If I asked those leading psychiatry, they would claim that they are taking control and reducing uncertainty to improve knowledge. That is, to be able to describe something you have to define and demarkate it. You have to know whether you are dealing with a Toyota Landcruiser or a Yaris, so the repair can be focused.


Yes, I understand this, but you are also dealing with a human being, people, with childhoods and traumas and innumerable other factors affecting the behavioural expression the system is facing at a moment of emotional instability for the individual. The sense, from my own experience and from listening to the stories of others, is that this can be forgotten. There is also the issue of time pressure, cost pressures etc. One thing to consider is how we best service those dealing with mood disorders, as an example. Is it best done with medication or something we have never tried? This humanistic approach, there is a wish for that, in a way people have been looking back in time. And there is a sense that the current system doesn´t handle its power carefully enough. It could do this for example by sharing it. The demand of users is about sharing of power, that´s where words like empowerment and recovery-focused services come from. And it is certainly something the systems have started integrating – only by paying lip service to it in the beginning, but yes, then it grows. Then one day we have recovery focused services for real, with co-workers with lived experiences. These things all need time to work.


And uncertainty?


Uncertainty, yes. This is a big part of the uncertainty, the diagnostic system, how much uncertainty you can delete with diagnoses. I often think the users are happier with the diagnoses now than in the past! One often hears people say they are super happy to get a diagnosis of ADHD. But the criticism on the diagnostic system is about the multiplication of diagnoses. The risk about all of this is that it starts taking over your self-image. You start introducing yourself or excusing yourself, with a sentence like „Hey, I have ADHD“, so you are using this diagnosis, which at its core is a subjective evaluation of a subjective state of mind. Yes, it can be an aid, and can justify something, but, and here I speak from own experience, it also makes it easier to give up, if you have a justification for your behaviour or feelings. Hey, I have this diagnosis, I am excused. So, it´s a double-edged sword.

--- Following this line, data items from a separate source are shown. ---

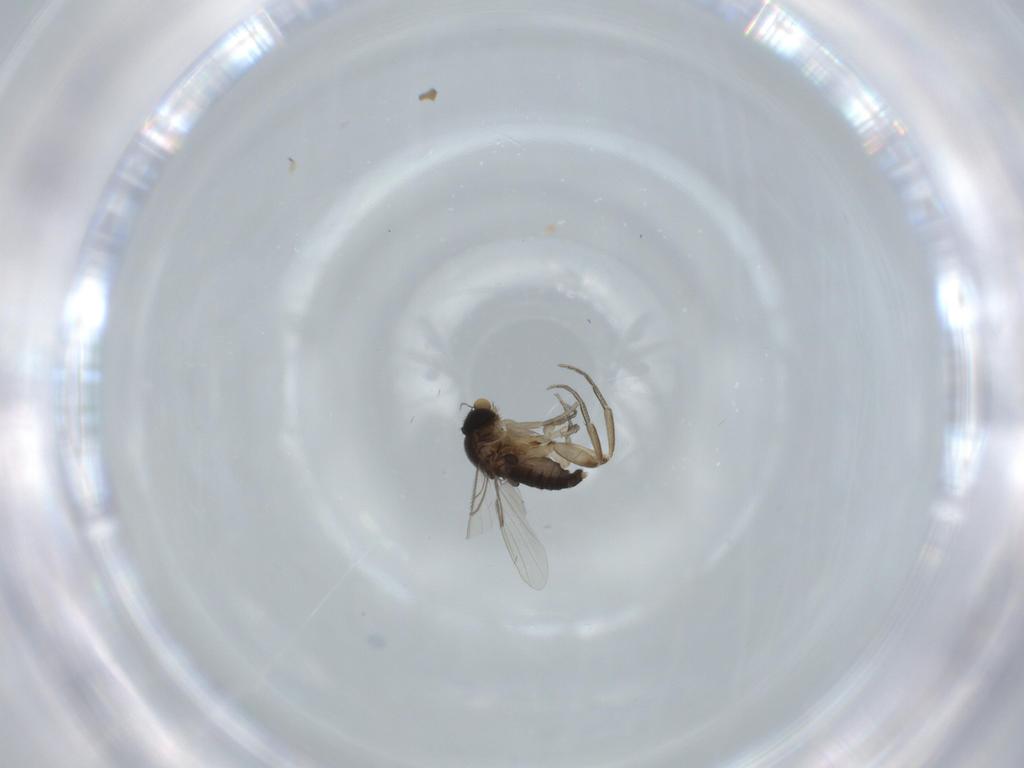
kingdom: Animalia
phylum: Arthropoda
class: Insecta
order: Diptera
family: Phoridae
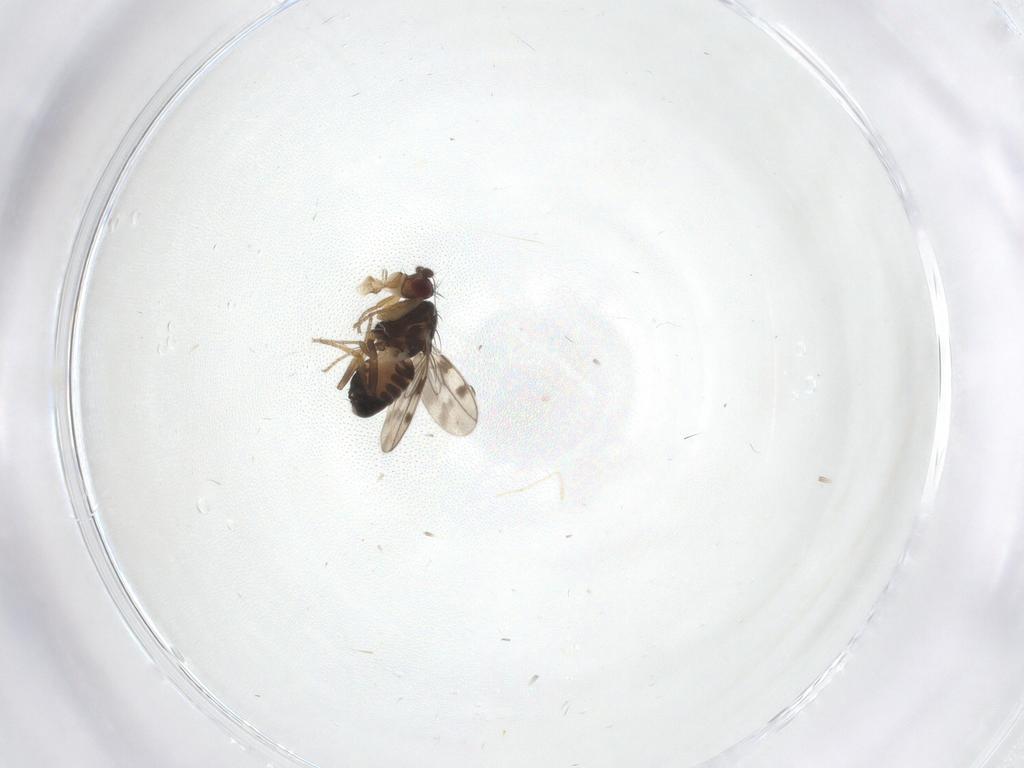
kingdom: Animalia
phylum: Arthropoda
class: Insecta
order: Diptera
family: Sphaeroceridae
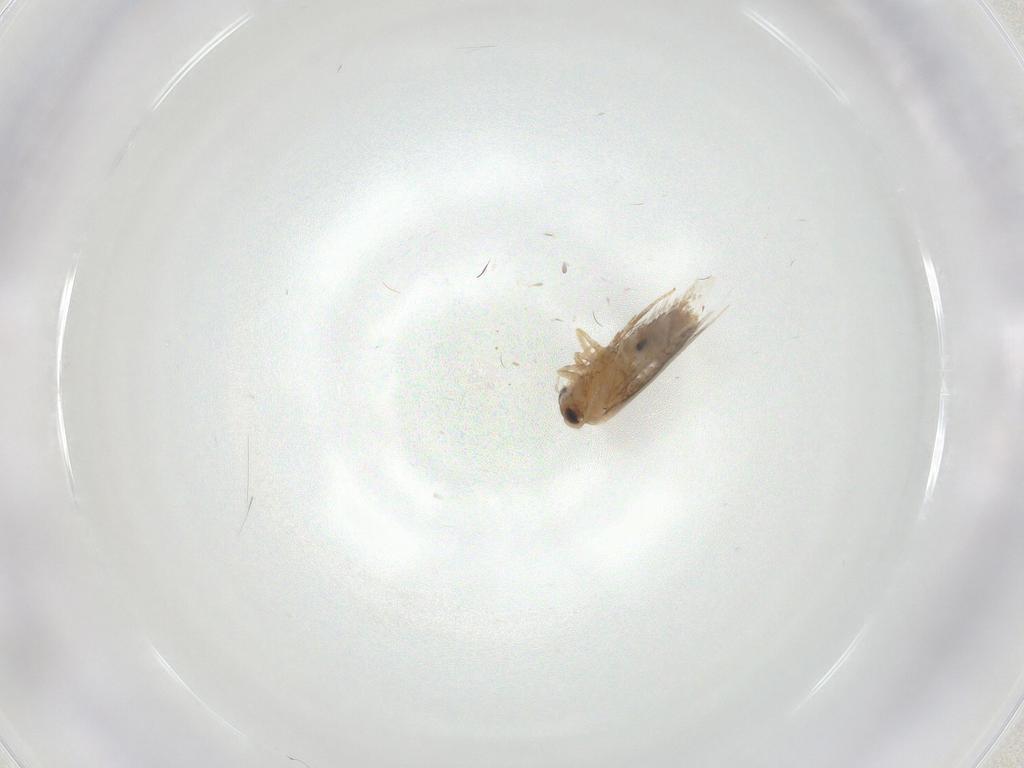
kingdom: Animalia
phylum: Arthropoda
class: Insecta
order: Lepidoptera
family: Nepticulidae
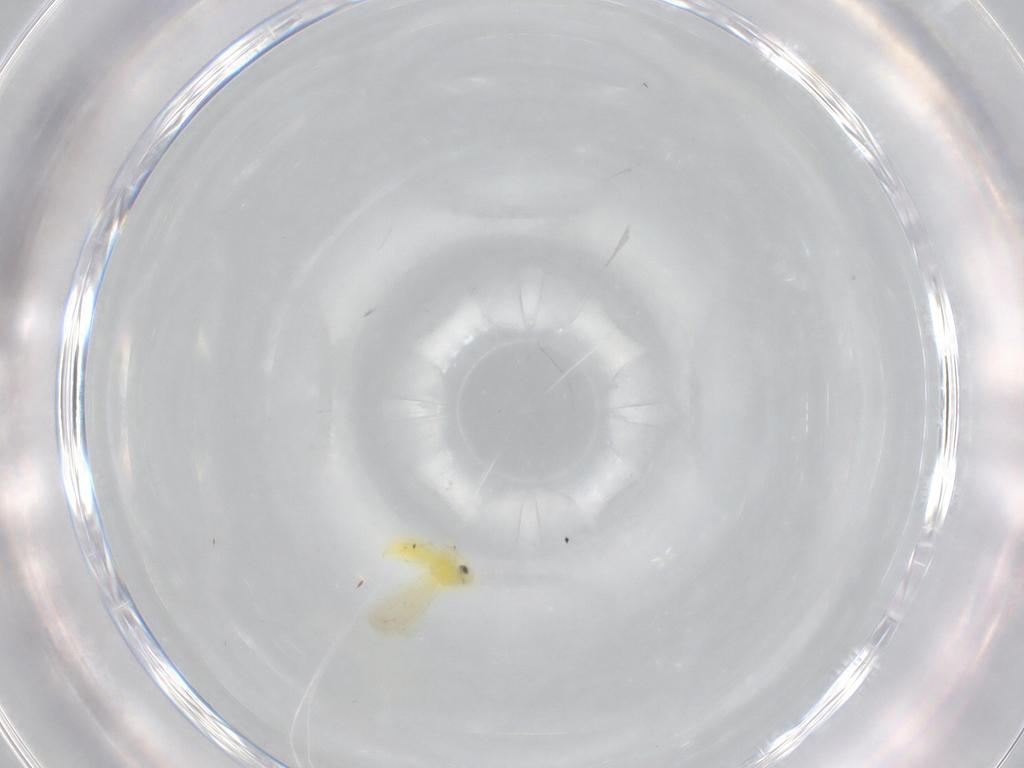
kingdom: Animalia
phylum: Arthropoda
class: Insecta
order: Hemiptera
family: Aleyrodidae
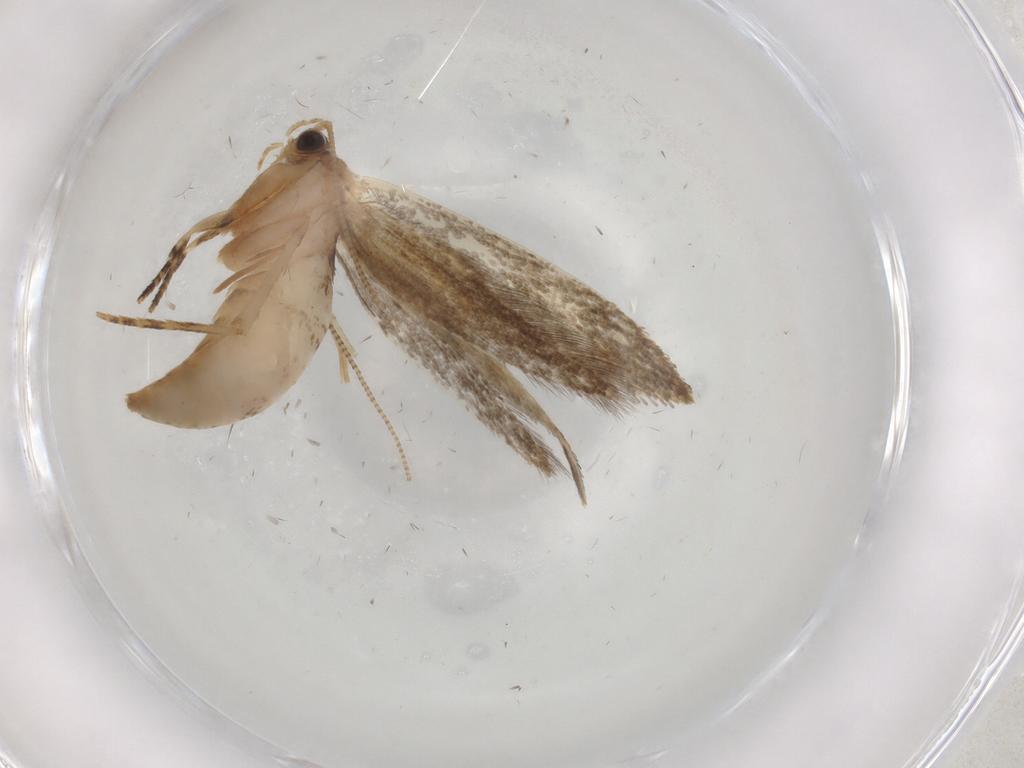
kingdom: Animalia
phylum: Arthropoda
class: Insecta
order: Lepidoptera
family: Tineidae
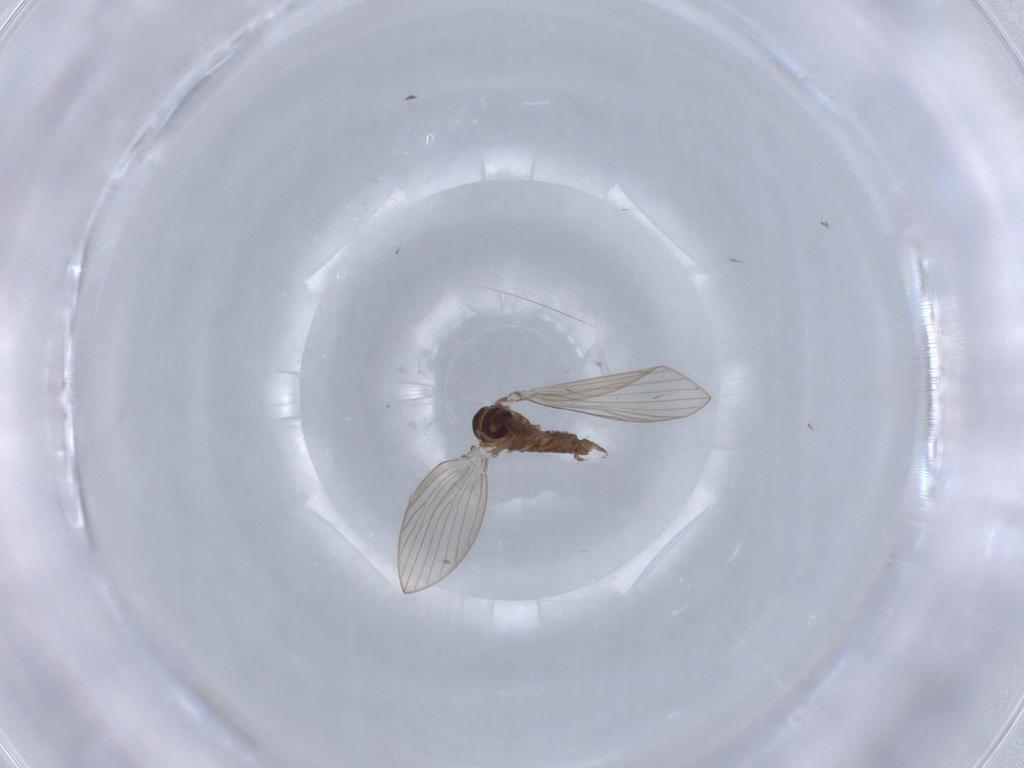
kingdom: Animalia
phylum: Arthropoda
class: Insecta
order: Diptera
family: Psychodidae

But the point about understanding – a diagnosis is perhaps not only to reduce uncertainty, gain power, earn money, it is also about finding a story, a narrative that fits. Looking for a truth, but it is then an individual truth, not necessarily a more global truth?


I think there are many truths, many paths, many versions, no mental health challenges are ever quite the same, each has his own experience and personality which play a part.